A biodome is an architectural structure designed to enclose and sustain a self-regulating ecosystem. These expansive, often transparent enclosures replicate the specific environmental conditions, or biomes, of a particular region, such as a rainforest or a desert. The primary purpose is to allow a diverse collection of plants and animals to thrive in a controlled environment, making them unique tools for both science and education. The structures are engineered to mimic the complex interactions found in nature.
Defining the Contained Ecosystem
A biodome maintains a delicate balance of atmospheric, hydrological, and biological processes within a sealed or semi-sealed environment. Unlike a typical greenhouse, which is primarily focused on climate control for horticulture, a biodome aims for ecological stability to support multiple trophic levels. This stability is achieved through engineering systems that manage the air quality, water cycling, and energy flow necessary for the ecosystem’s survival.
Atmospheric regulation is managed by maintaining specific humidity and gas concentrations, balancing the oxygen produced by plants during photosynthesis with the carbon dioxide released during respiration by all living organisms. The structure itself, often built with materials like ethylene tetrafluoroethylene (ETFE) or glass, is designed to maximize solar energy transmission, which plants use as their primary energy source. This solar energy drives the entire system.
Water cycling within the system mirrors Earth’s own hydrological cycle. Water evaporates from plants and surfaces, condenses on the cooler interior surfaces, and then returns to the soil as precipitation. This continuous recycling process sustains plant life and minimizes the need for external water input. The ecosystem must also contain all the necessary components for nutrient recycling, including decomposers like fungi and microbes in the soil to break down dead organic matter and return nutrients to the living plants.

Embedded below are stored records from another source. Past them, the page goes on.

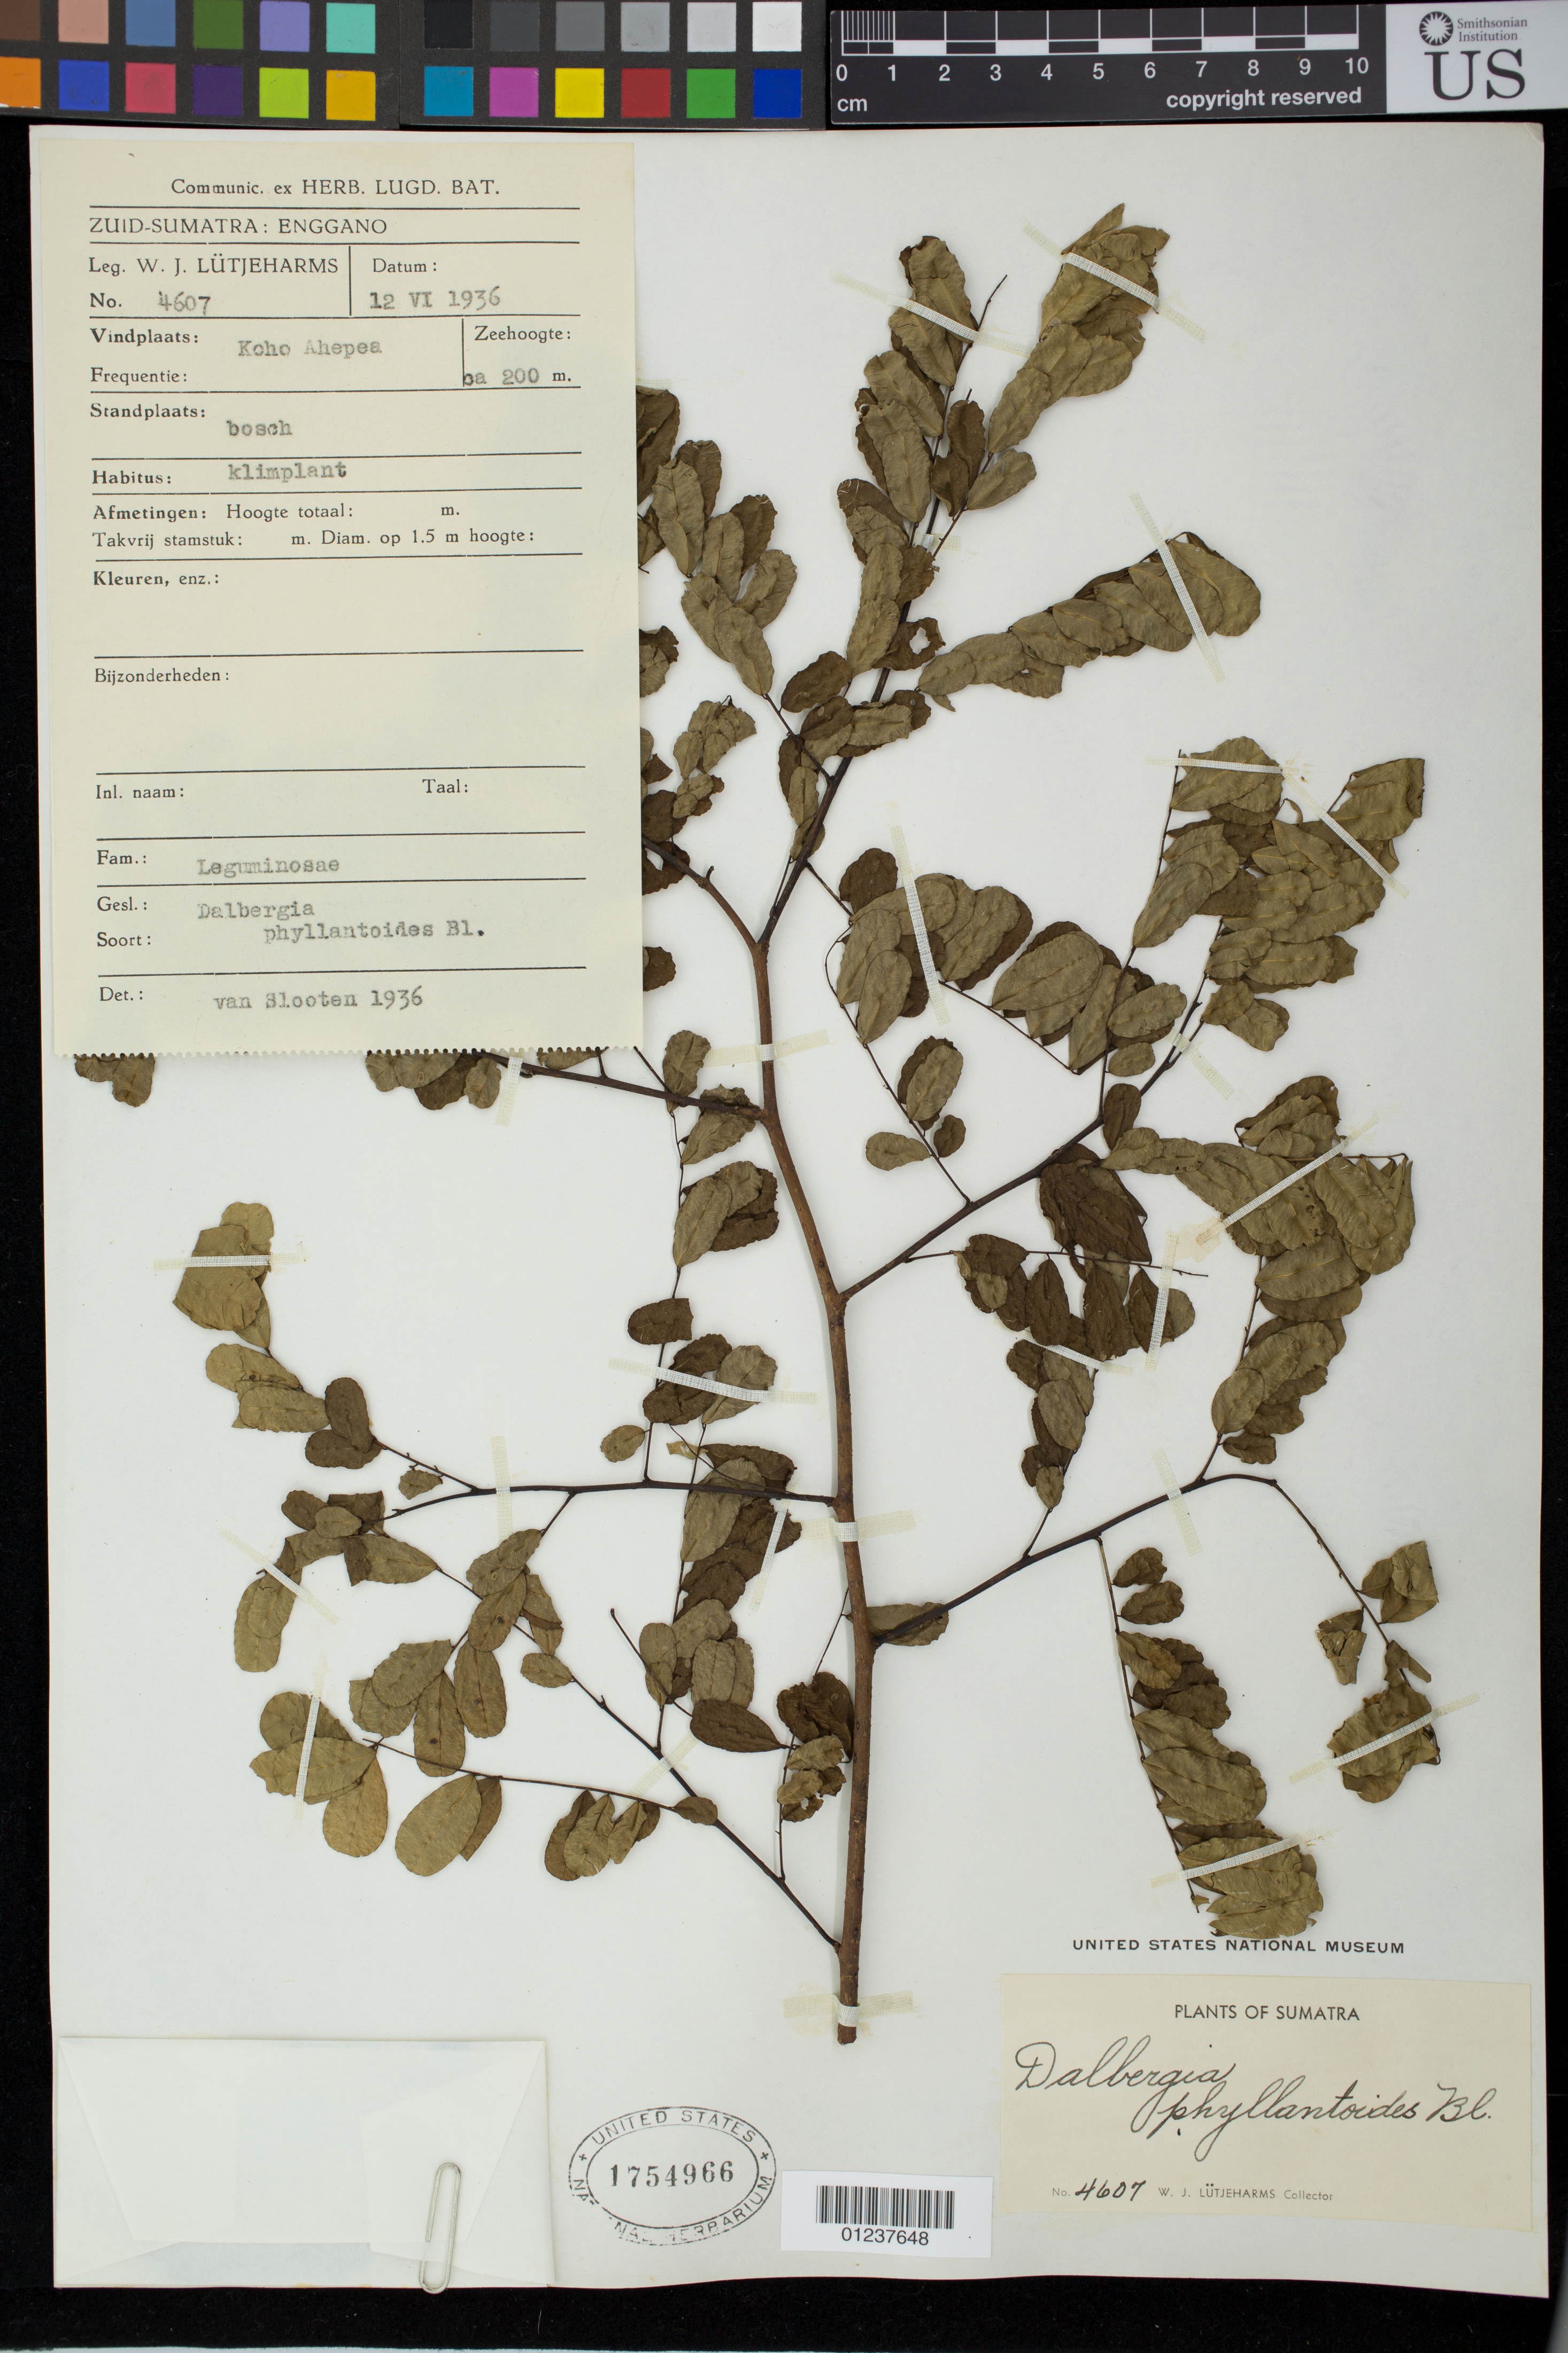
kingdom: Plantae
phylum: Tracheophyta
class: Magnoliopsida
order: Fabales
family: Fabaceae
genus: Dalbergia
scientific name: Dalbergia phyllanthoides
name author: Blume ex Miq.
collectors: W. Lutjeharms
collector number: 4607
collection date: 1936-06-12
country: Indonesia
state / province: Sumatra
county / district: Bengkulu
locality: Zuid-Sumatra: Enggano. Koho Ahepea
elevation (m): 200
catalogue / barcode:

Primary Functions and Research Applications
The construction of these complex enclosed ecosystems serves multiple purposes, ranging from preserving biodiversity to advancing space exploration research. One main function is conservation, where biodomes act as modern-day “arks” for endangered or rare plant species threatened by habitat loss or climate change in the wild. By providing an authentic and protected habitat, they allow scientists to study and propagate these species to ensure their long-term survival.
Biodomes also serve as platforms for scientific research, allowing researchers to study ecosystem dynamics in a controlled setting. Scientists can model the effects of environmental shifts, such as increased atmospheric carbon dioxide or changes in temperature, on entire biomes without the complexities of the open environment. This capability is particularly relevant for developing models of climate change and understanding how natural systems might adapt to future conditions.
A third major function is public outreach and education, offering visitors an immersive experience of diverse biomes. These facilities foster a deeper understanding of ecological interconnections and the importance of biodiversity. Furthermore, the contained nature of biodomes has made them valuable for exploring the feasibility of human habitation in closed systems, providing insights that are relevant for long-duration missions to the Moon or Mars.
Notable Biodomes Around the World
The ambition of biodome projects is illustrated by several large-scale facilities around the globe, each with a distinct focus. Biosphere 2, located in the Arizona desert, stands out as a sealed experiment originally designed to be a completely self-sufficient system for human occupants. The massive glass and steel structure, which encompasses a rainforest, ocean, savannah, and fog desert, was initially built to test the possibility of creating off-world habitats and to conduct large-scale ecological research.
In contrast, the Eden Project in Cornwall, UK, focuses on public education and conservation through its two enormous geodesic domes. The structures are built from inflatable plastic cells and house the world’s largest indoor rainforest and a Mediterranean biome, allowing millions of visitors to experience diverse plant life. The facility also demonstrates sustainable practices, using collected rainwater for its humid environment and generating a portion of its own power.
The Montreal Biodome in Canada, which was repurposed from the velodrome used in the 1976 Summer Olympics, houses five distinct ecosystems of the Americas under a single roof. Visitors can walk through a tropical rainforest, the Laurentian maple forest, and sub-polar regions, each faithfully recreated with indigenous flora and fauna. This facility emphasizes the interconnectedness of different geographical environments and is a major center for biodiversity education.